WORK TASK: Each line of the data must reappear exactly in your answer, with no images included.

GIVEN RECORDS:
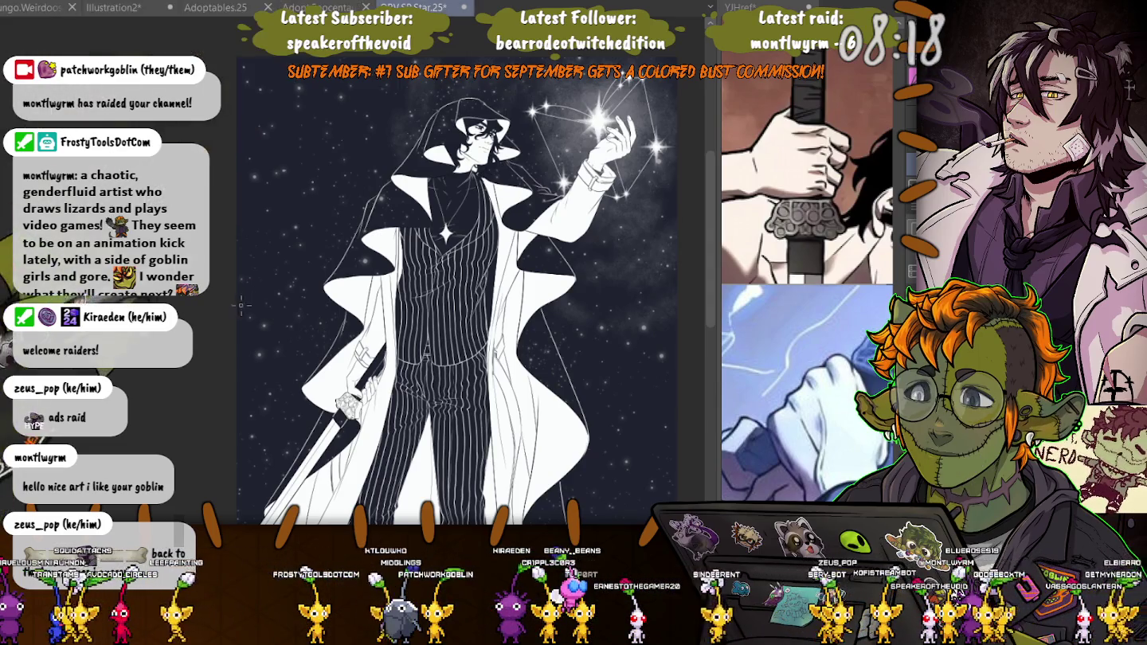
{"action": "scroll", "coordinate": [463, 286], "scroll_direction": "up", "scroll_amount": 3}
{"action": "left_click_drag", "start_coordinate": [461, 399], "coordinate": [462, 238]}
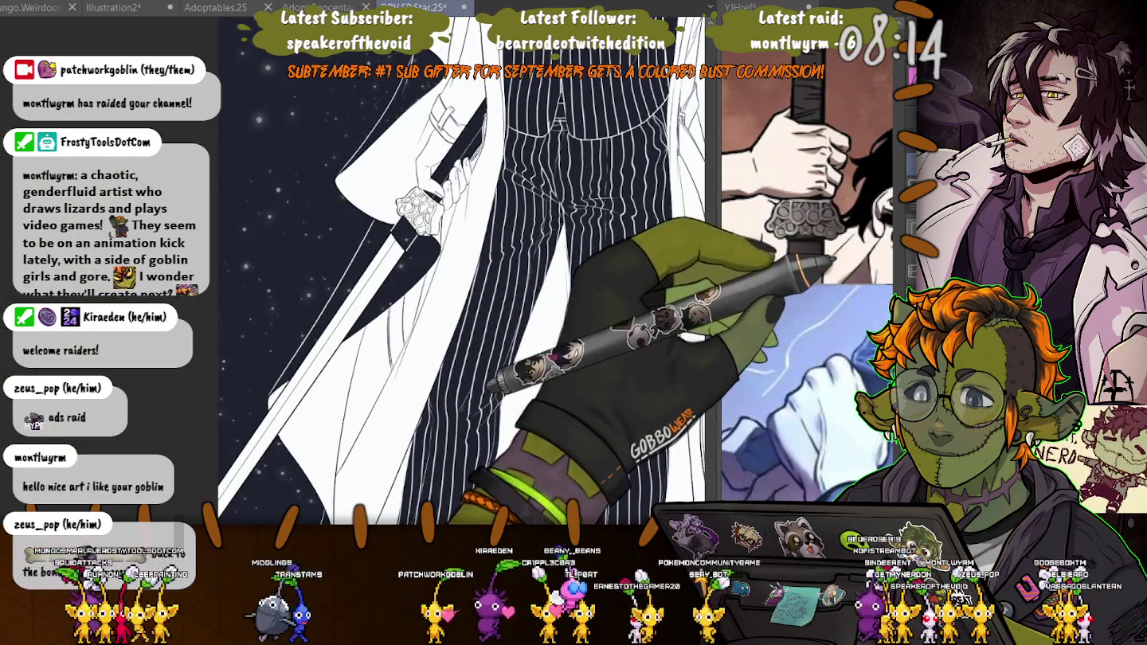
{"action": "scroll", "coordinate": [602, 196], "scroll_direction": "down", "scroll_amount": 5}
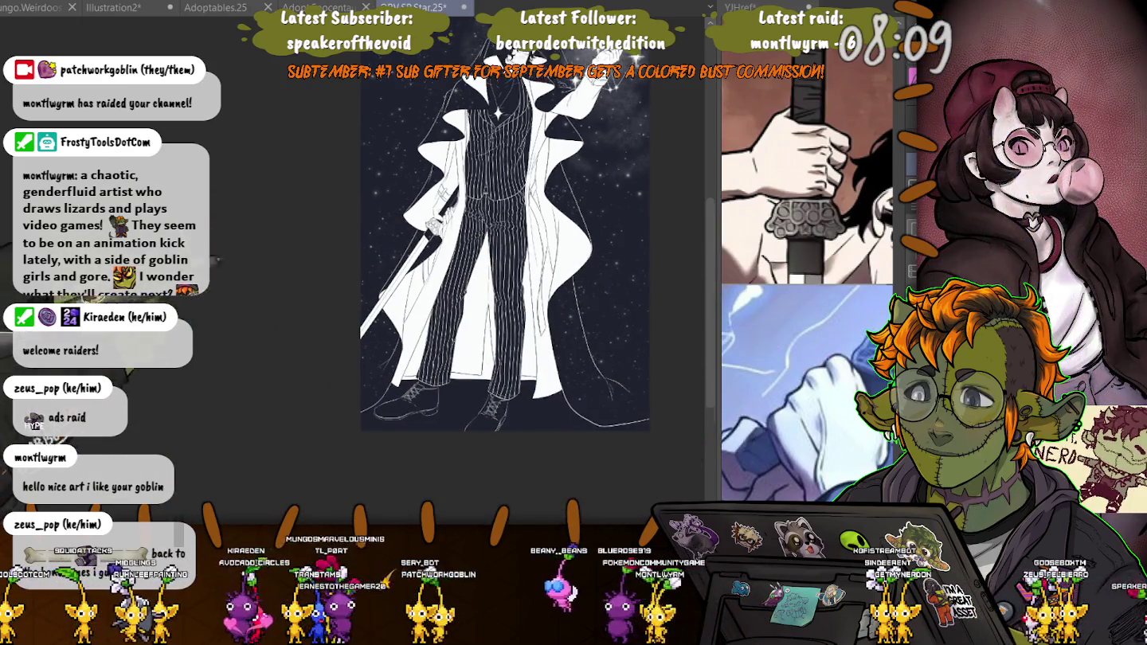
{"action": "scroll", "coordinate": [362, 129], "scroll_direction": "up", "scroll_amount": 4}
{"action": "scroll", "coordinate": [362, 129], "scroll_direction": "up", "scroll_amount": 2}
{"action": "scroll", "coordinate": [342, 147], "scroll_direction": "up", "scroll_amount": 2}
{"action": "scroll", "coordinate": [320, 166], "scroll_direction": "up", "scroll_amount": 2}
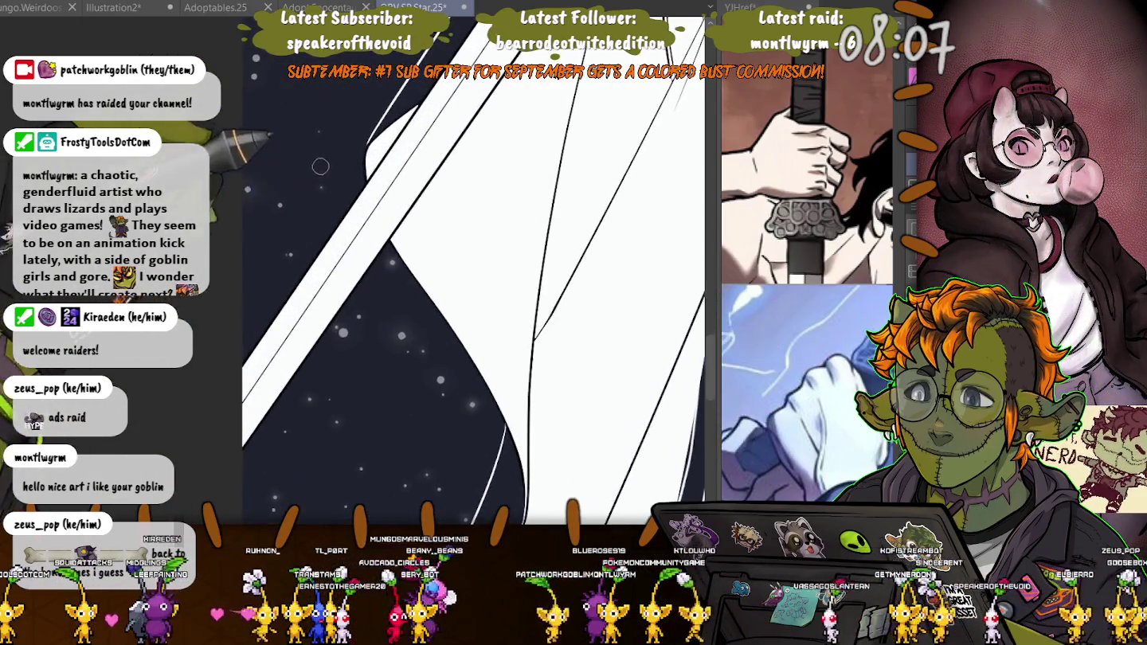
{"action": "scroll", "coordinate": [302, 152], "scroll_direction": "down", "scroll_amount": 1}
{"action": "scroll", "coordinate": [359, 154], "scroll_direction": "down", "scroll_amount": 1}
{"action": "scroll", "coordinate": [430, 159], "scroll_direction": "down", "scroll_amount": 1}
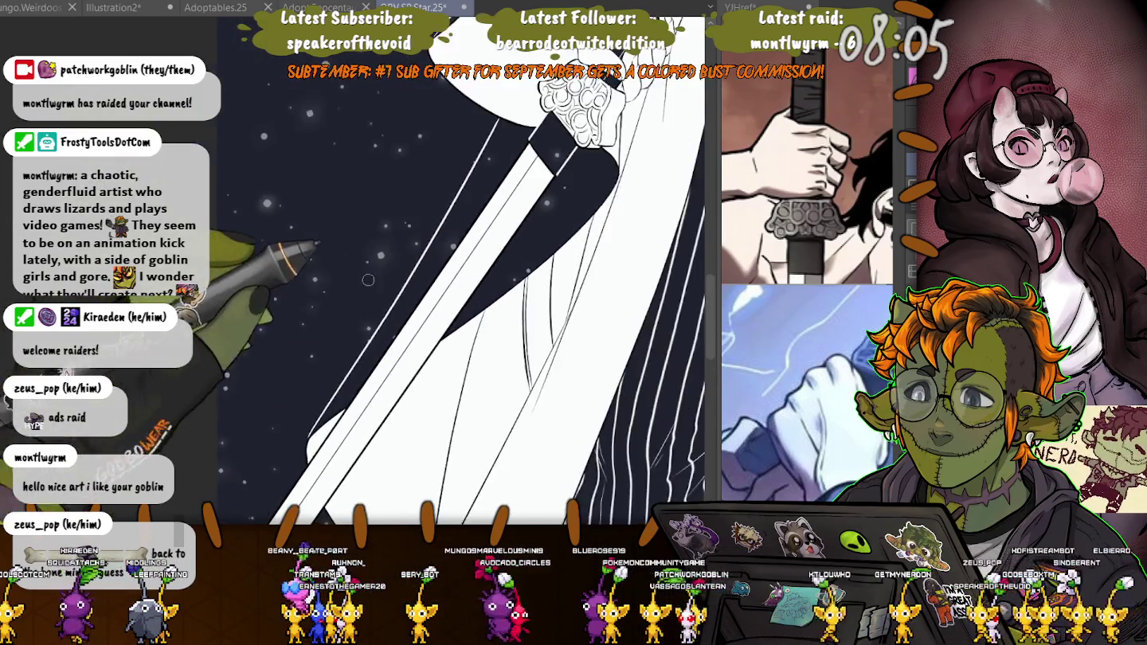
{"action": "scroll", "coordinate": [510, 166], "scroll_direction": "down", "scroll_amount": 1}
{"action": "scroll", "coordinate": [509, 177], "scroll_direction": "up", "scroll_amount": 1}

ANSWER TO THE EXERCISE:
{"action": "scroll", "coordinate": [463, 286], "scroll_direction": "up", "scroll_amount": 3}
{"action": "left_click_drag", "start_coordinate": [461, 399], "coordinate": [462, 238]}
{"action": "scroll", "coordinate": [602, 196], "scroll_direction": "down", "scroll_amount": 5}
{"action": "scroll", "coordinate": [362, 129], "scroll_direction": "up", "scroll_amount": 4}
{"action": "scroll", "coordinate": [362, 129], "scroll_direction": "up", "scroll_amount": 2}
{"action": "scroll", "coordinate": [342, 147], "scroll_direction": "up", "scroll_amount": 2}
{"action": "scroll", "coordinate": [320, 166], "scroll_direction": "up", "scroll_amount": 2}
{"action": "scroll", "coordinate": [302, 152], "scroll_direction": "down", "scroll_amount": 1}
{"action": "scroll", "coordinate": [359, 154], "scroll_direction": "down", "scroll_amount": 1}
{"action": "scroll", "coordinate": [430, 159], "scroll_direction": "down", "scroll_amount": 1}
{"action": "scroll", "coordinate": [510, 166], "scroll_direction": "down", "scroll_amount": 1}
{"action": "scroll", "coordinate": [509, 177], "scroll_direction": "up", "scroll_amount": 1}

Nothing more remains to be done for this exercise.